Buying a home requires upfront leg work…..
In the current market you need more than a good credit score. You must qualify with provable income. Even if you are a W2 employee, banks will request your last two years tax returns.
During previous years all you needed to qualify for a loan was 2 years W2’s and 30 days paycheck stubs. Now banks are asking for 2 years tax returns to determine your income, even if you have a guaranteed salary. After all if you are telling the IRS you make less and are taking more than the standard deduction, how can you claim you make what you do via W2’s and paycheck stubs?
What banks are looking for on the tax return that will ding your income, are write-offs such as unreimbursed employee expenses. When these types of write-offs are on your tax return, get ready to have your income reduced.
It’s kind of like that old saying, “you can’t have your cake and eat it, too…”
These are the type of issues that are taking place even with borrowers that have 800 fico scores and are putting down 20%.
So when you get ready to buy a home make sure you get pre-approved. You may not qualify for the home you thought you could afford. Or let me rephrase that. You don’t have provable income to get the home you actually want.

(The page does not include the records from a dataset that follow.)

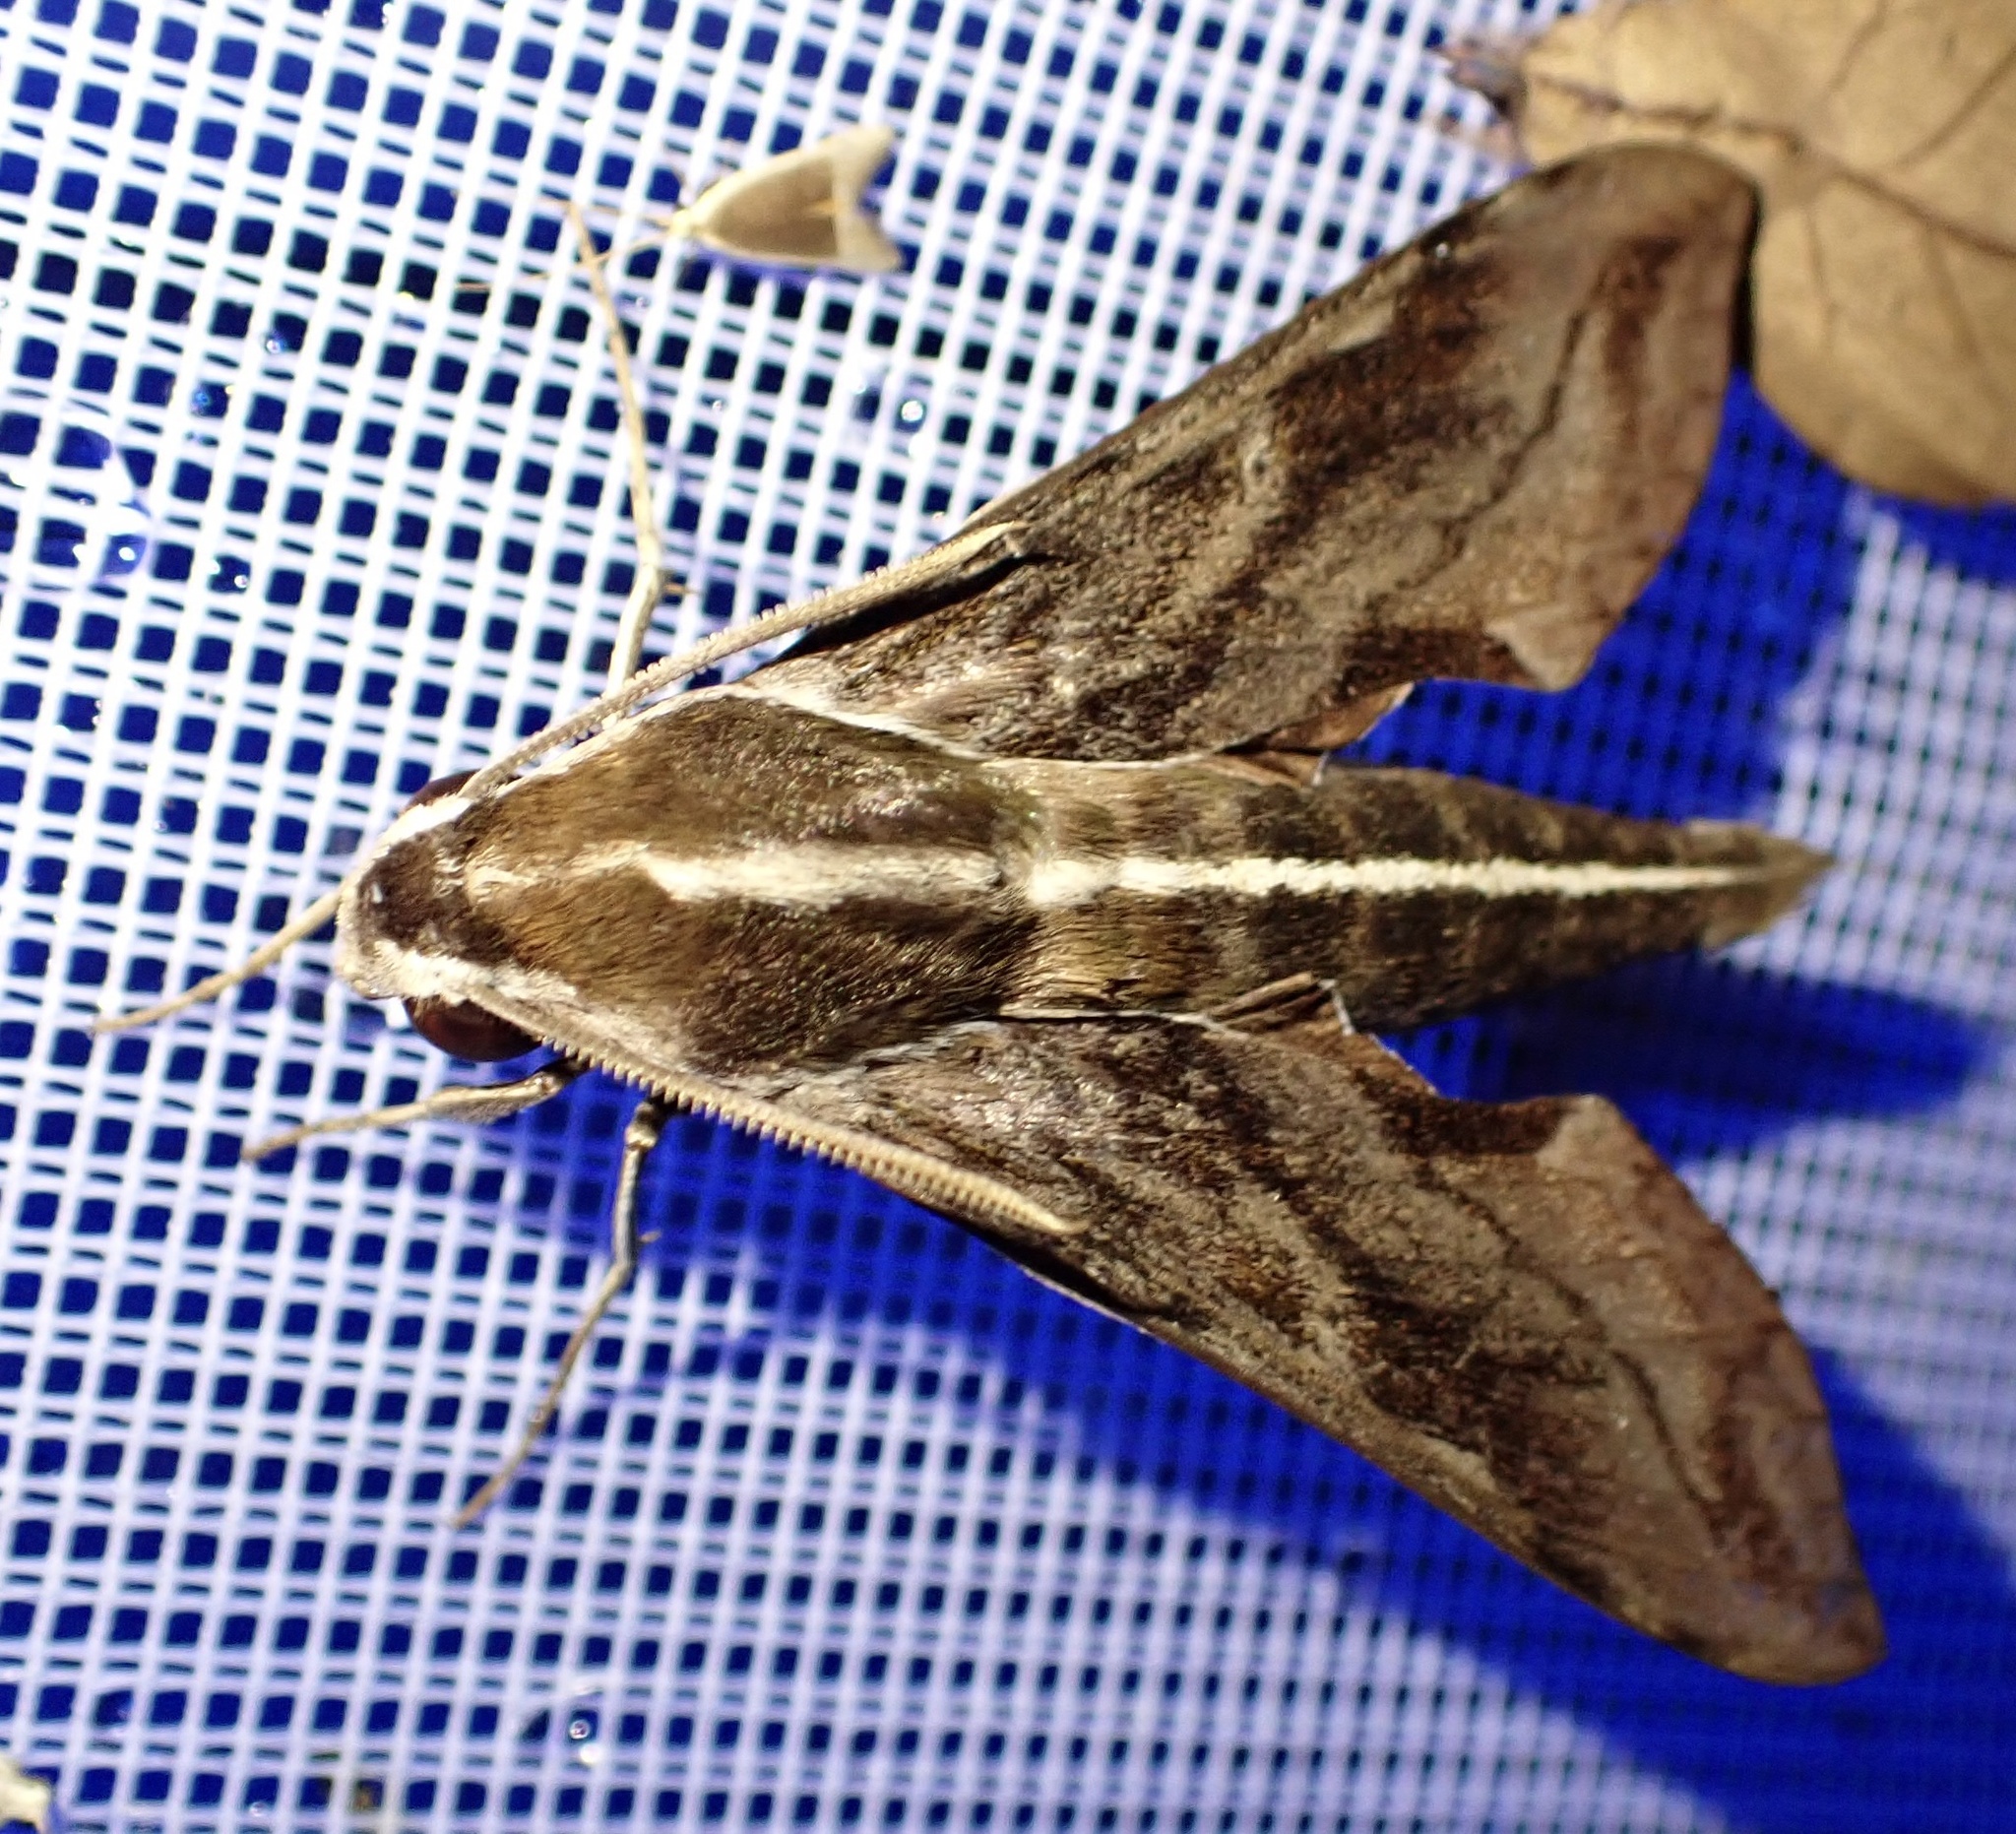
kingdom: Animalia
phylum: Arthropoda
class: Insecta
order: Lepidoptera
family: Sphingidae
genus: Hippotion
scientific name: Hippotion brunnea
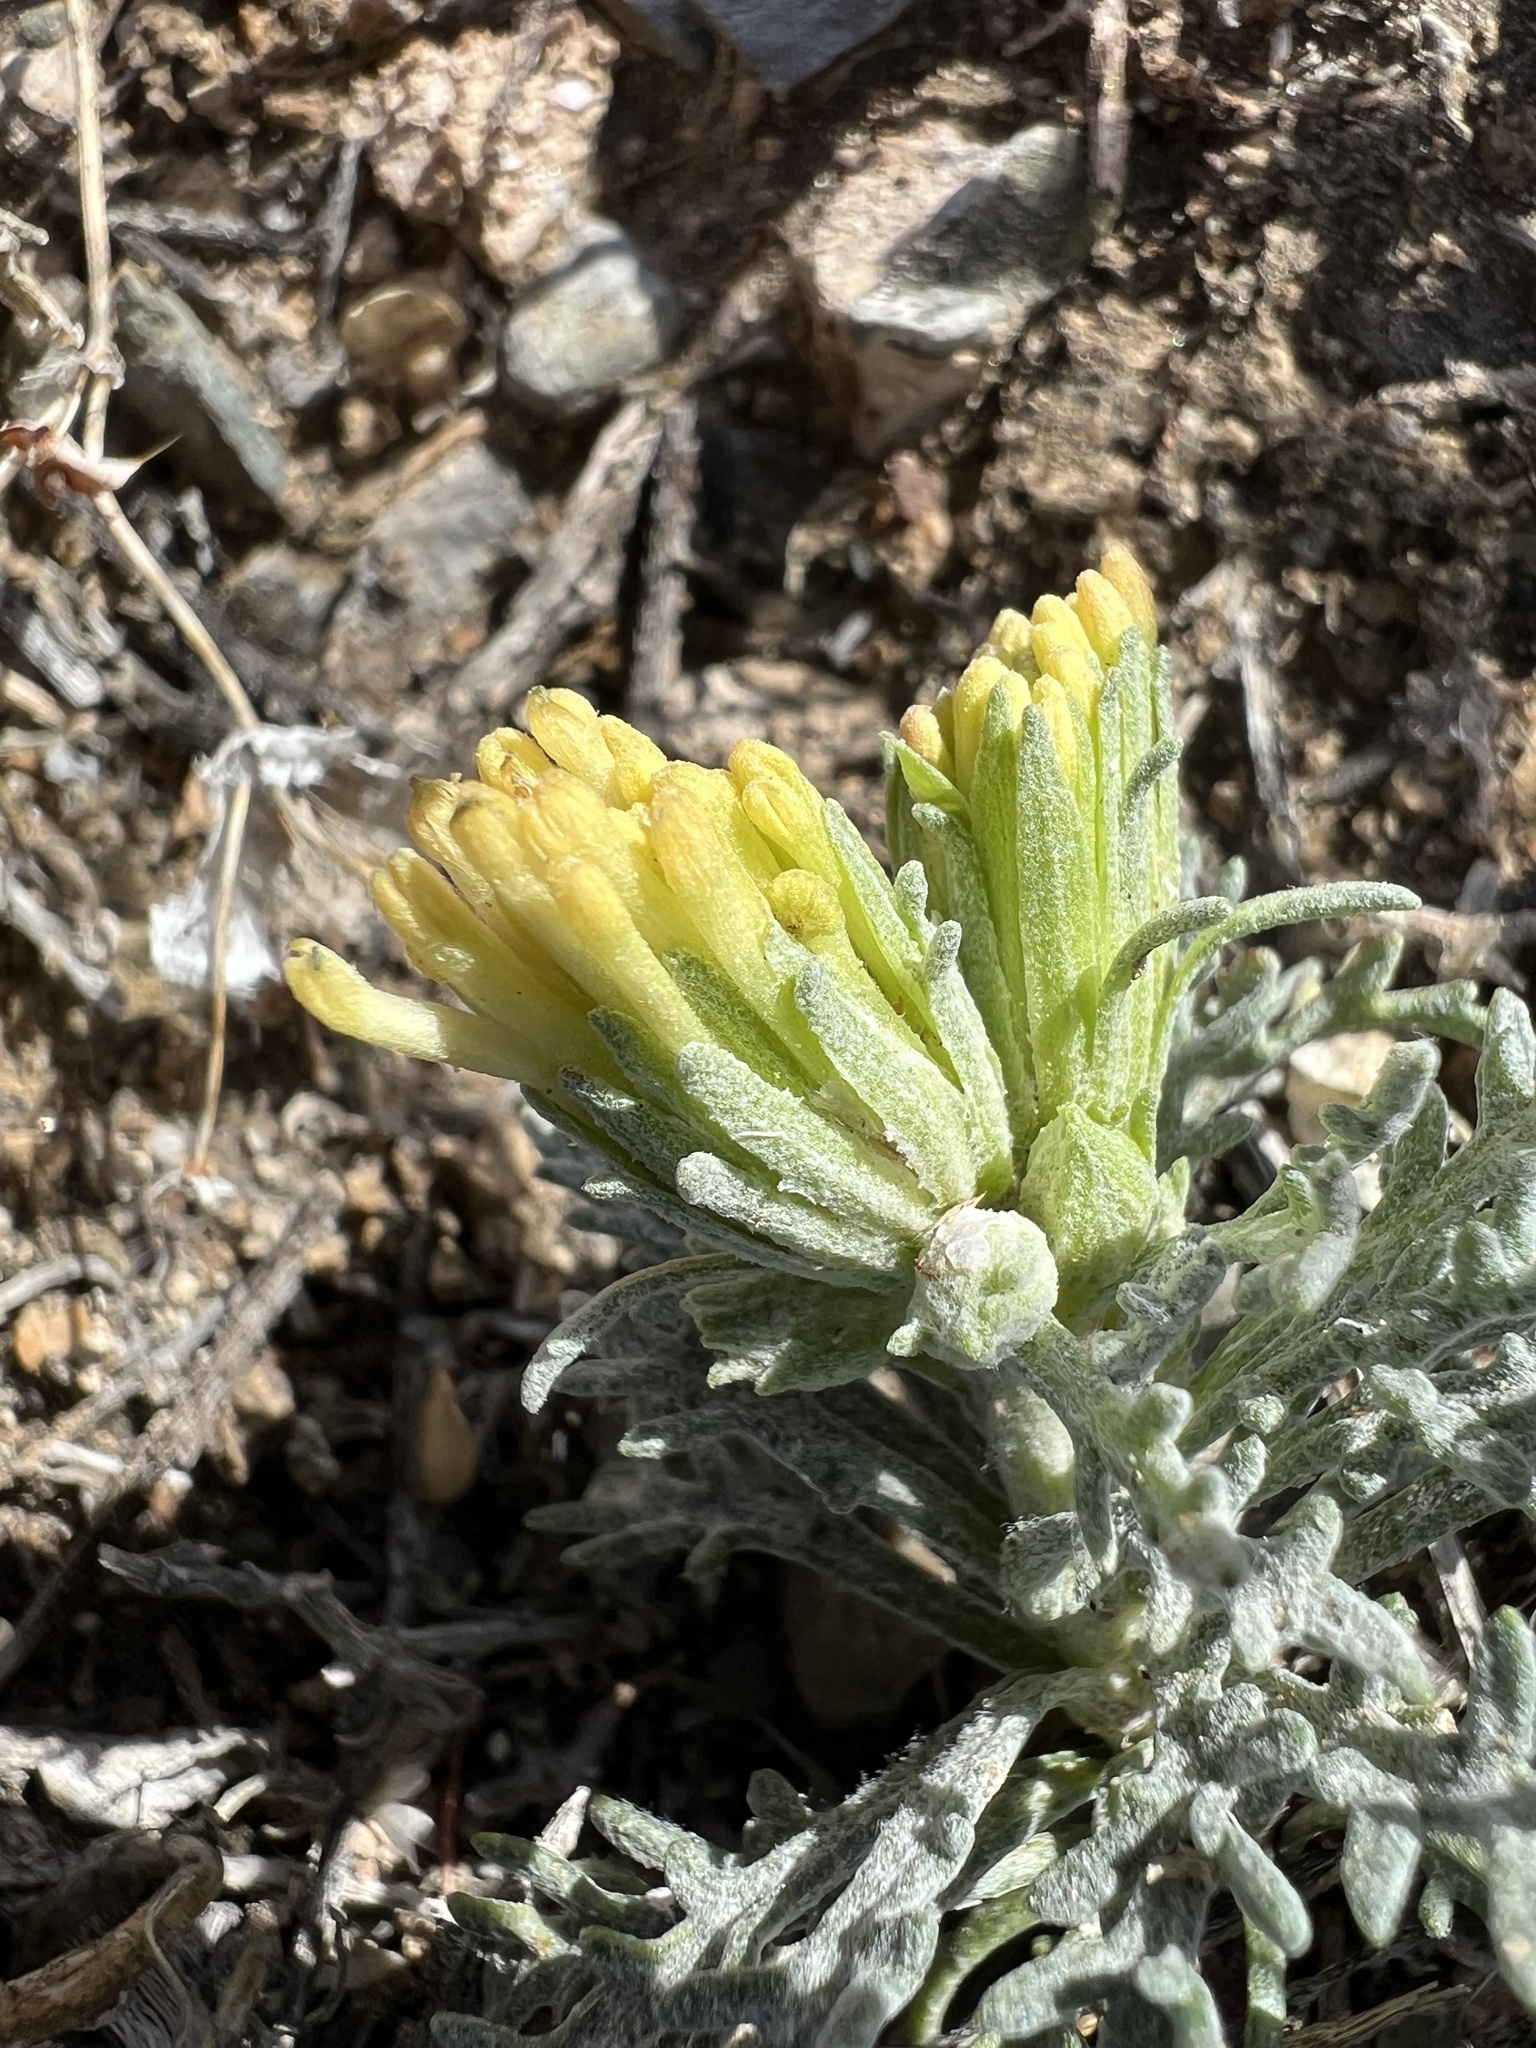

Provable income affects your (DTI) debt to income ratio. This will be affected by what banks are allowed to use to calculate your income. So a small detail of writing off 20,000 in expenses could mean the difference of a 30% DTI or a 40% DTI. The lower your debt to income the better chances of qualifying for a home loan.
Before jumping in a car with a Realtor, do a little leg work to make sure you actually qualify for the price range you are looking in. To get a mortgage these days takes more than a good credit score and a pulse.